Raw records

|---|

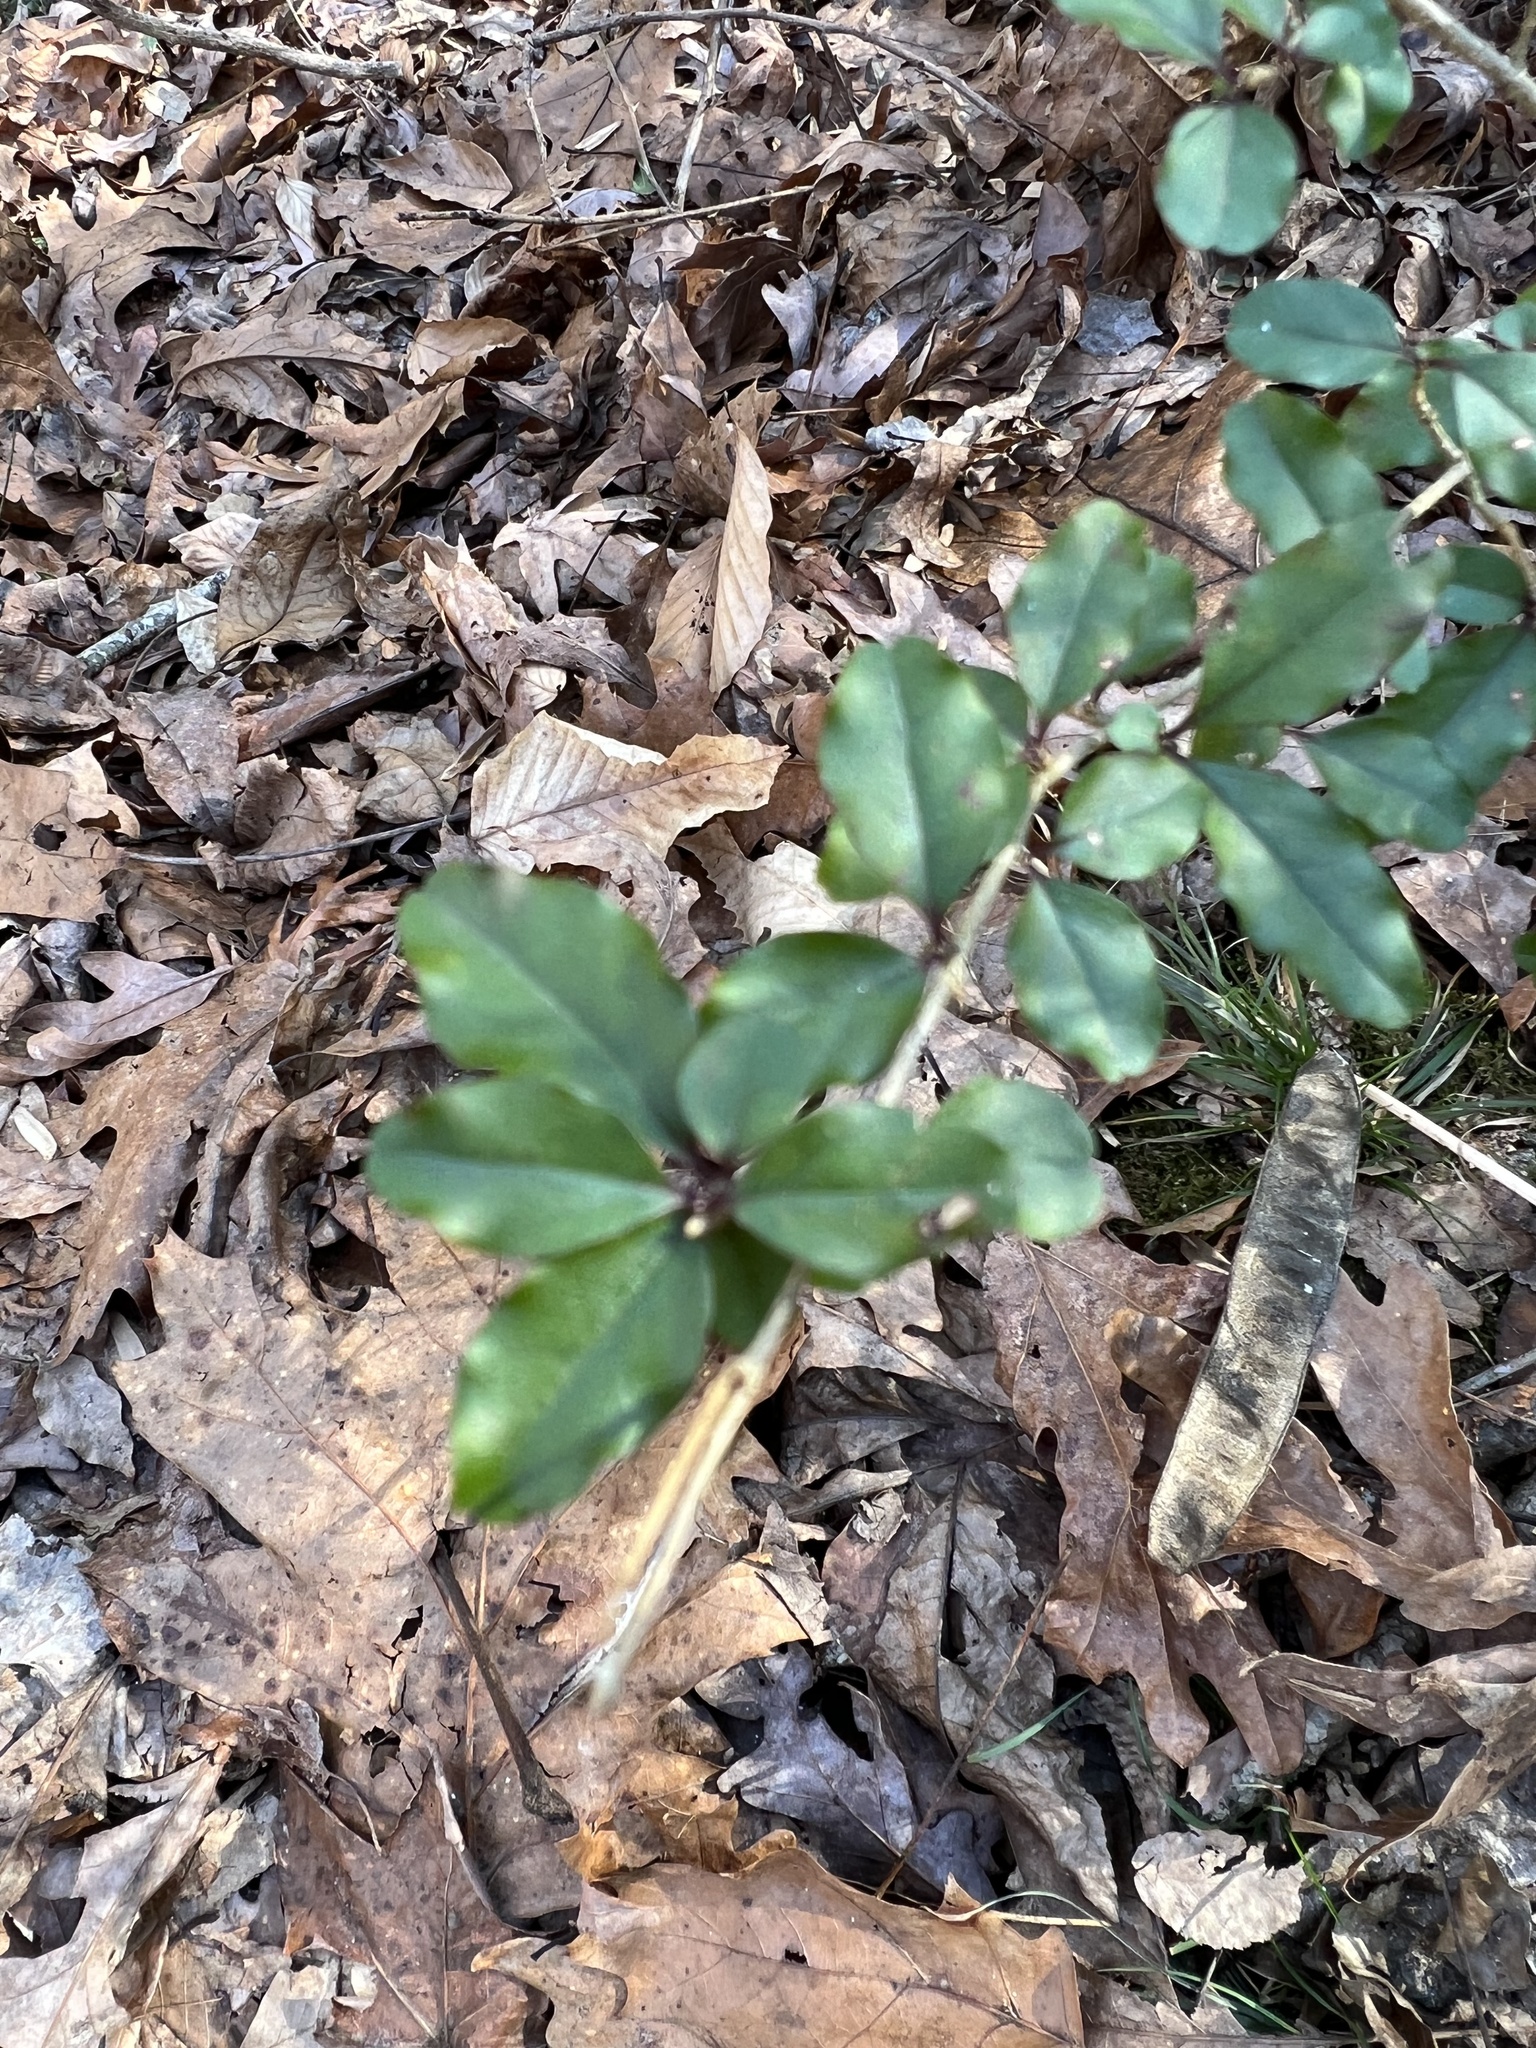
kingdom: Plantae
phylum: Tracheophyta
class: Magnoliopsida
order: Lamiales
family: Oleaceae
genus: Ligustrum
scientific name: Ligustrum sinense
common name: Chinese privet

|---|

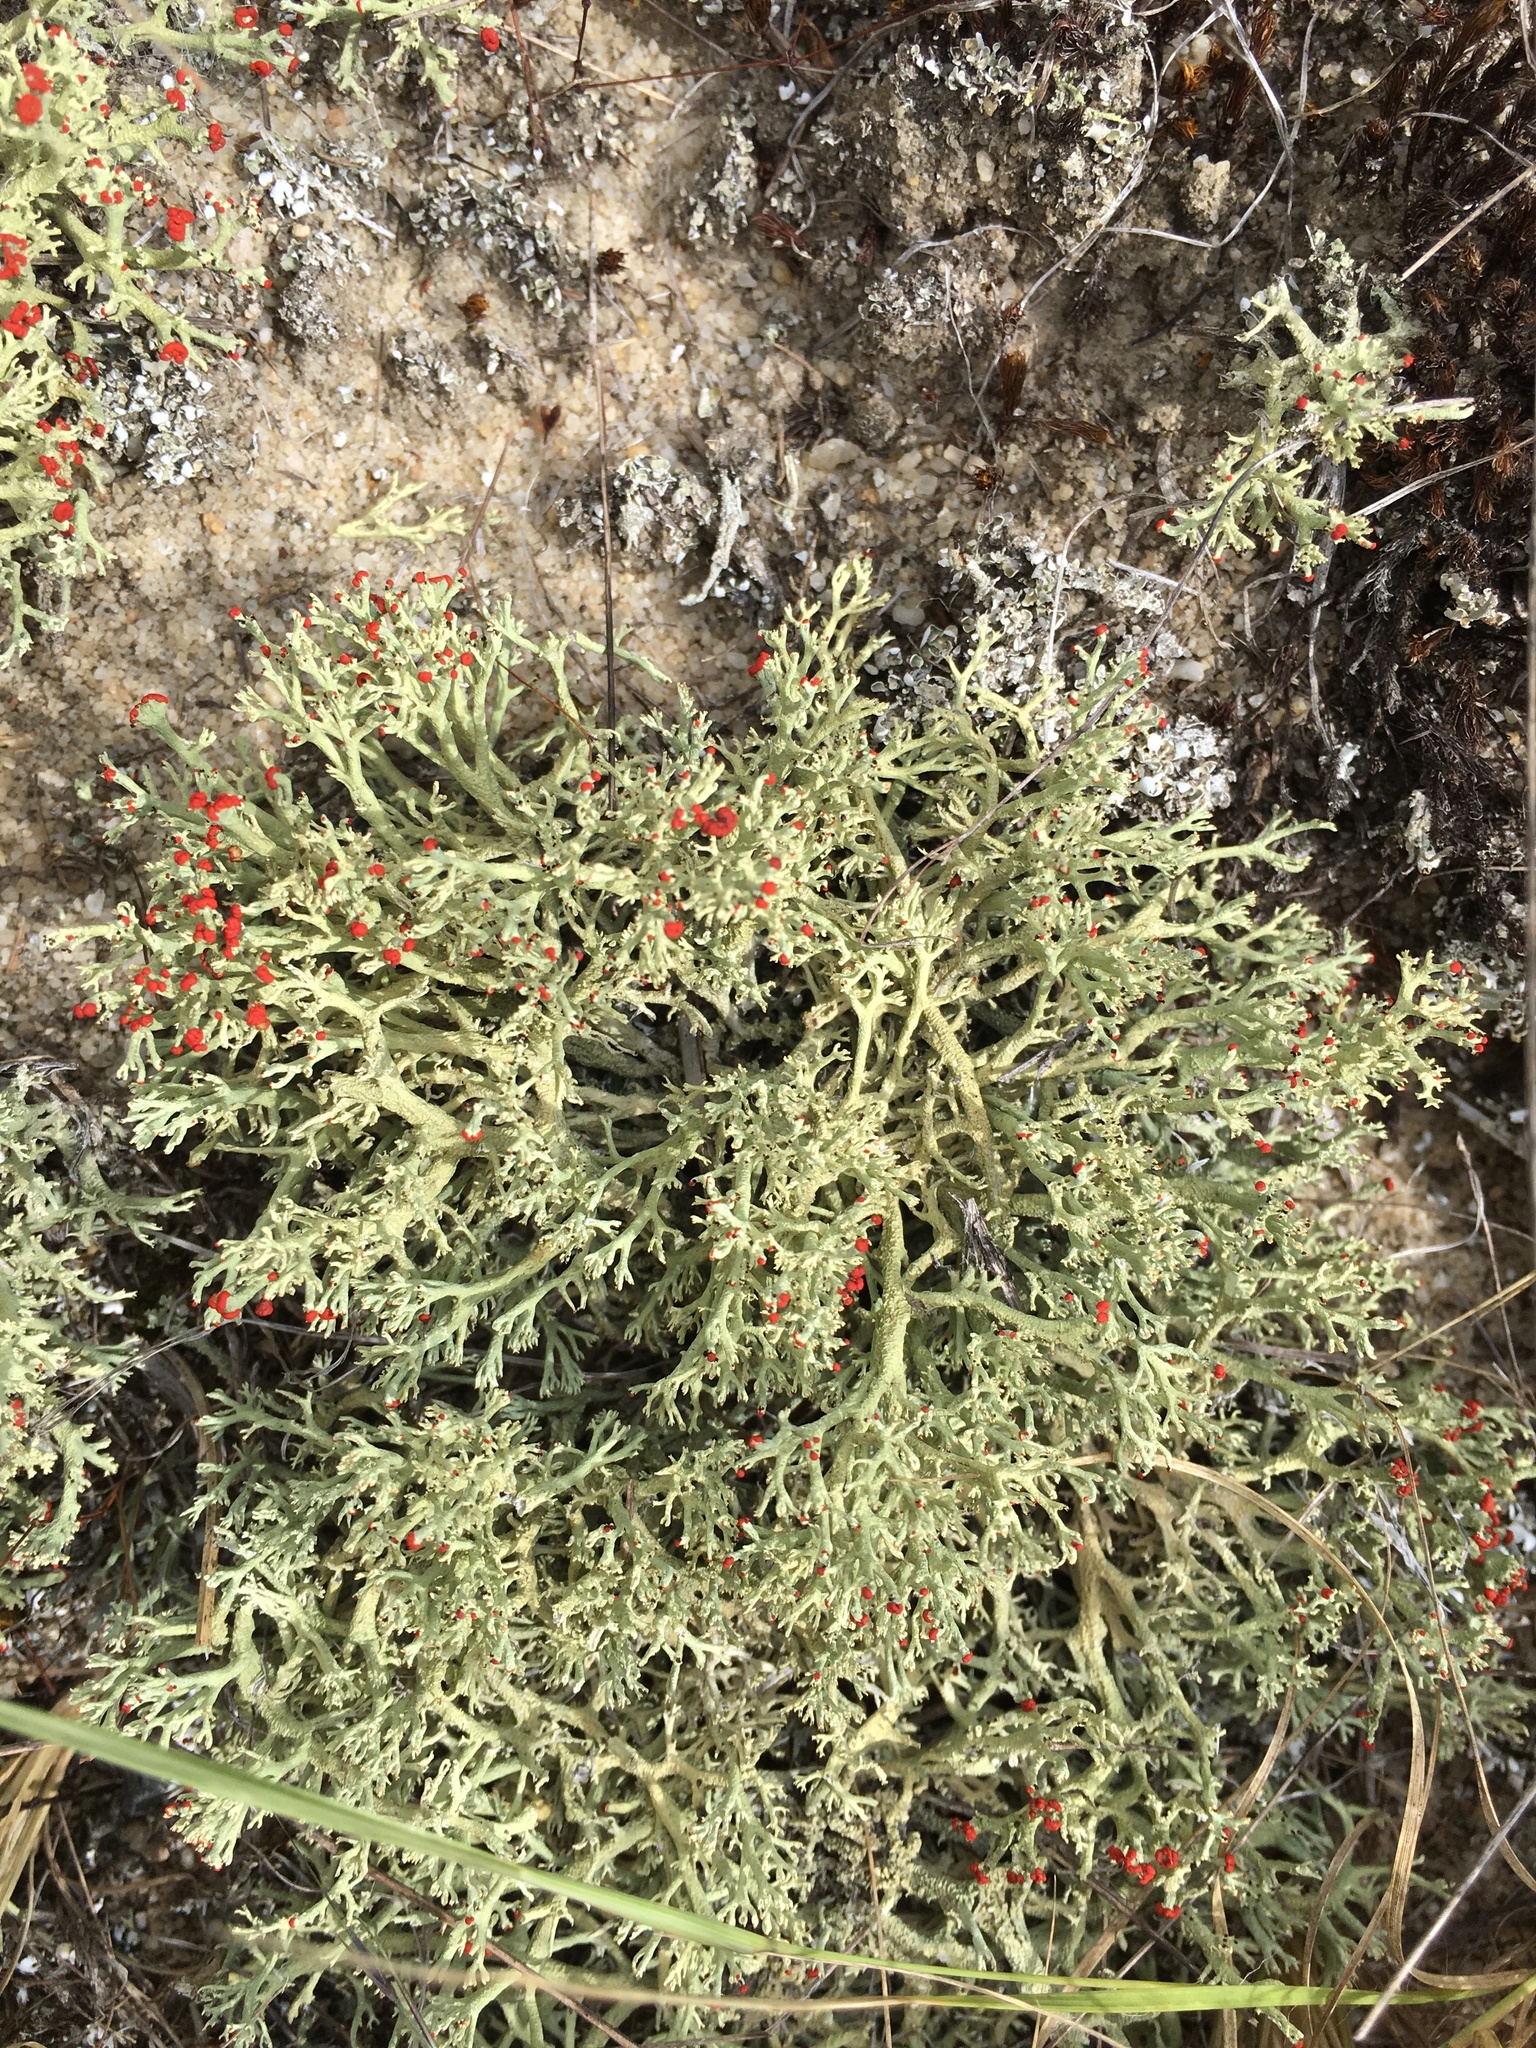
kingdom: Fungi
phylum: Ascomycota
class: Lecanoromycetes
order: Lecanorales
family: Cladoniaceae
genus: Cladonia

|---|

* **TO BE DONE**
Reproduce without changes the lines of the records from the one containing "phylum: Tracheophyta" through the one containing "scientific name: Ligustrum sinense", including both.

* **COMPLETED TASK**
phylum: Tracheophyta
class: Magnoliopsida
order: Lamiales
family: Oleaceae
genus: Ligustrum
scientific name: Ligustrum sinense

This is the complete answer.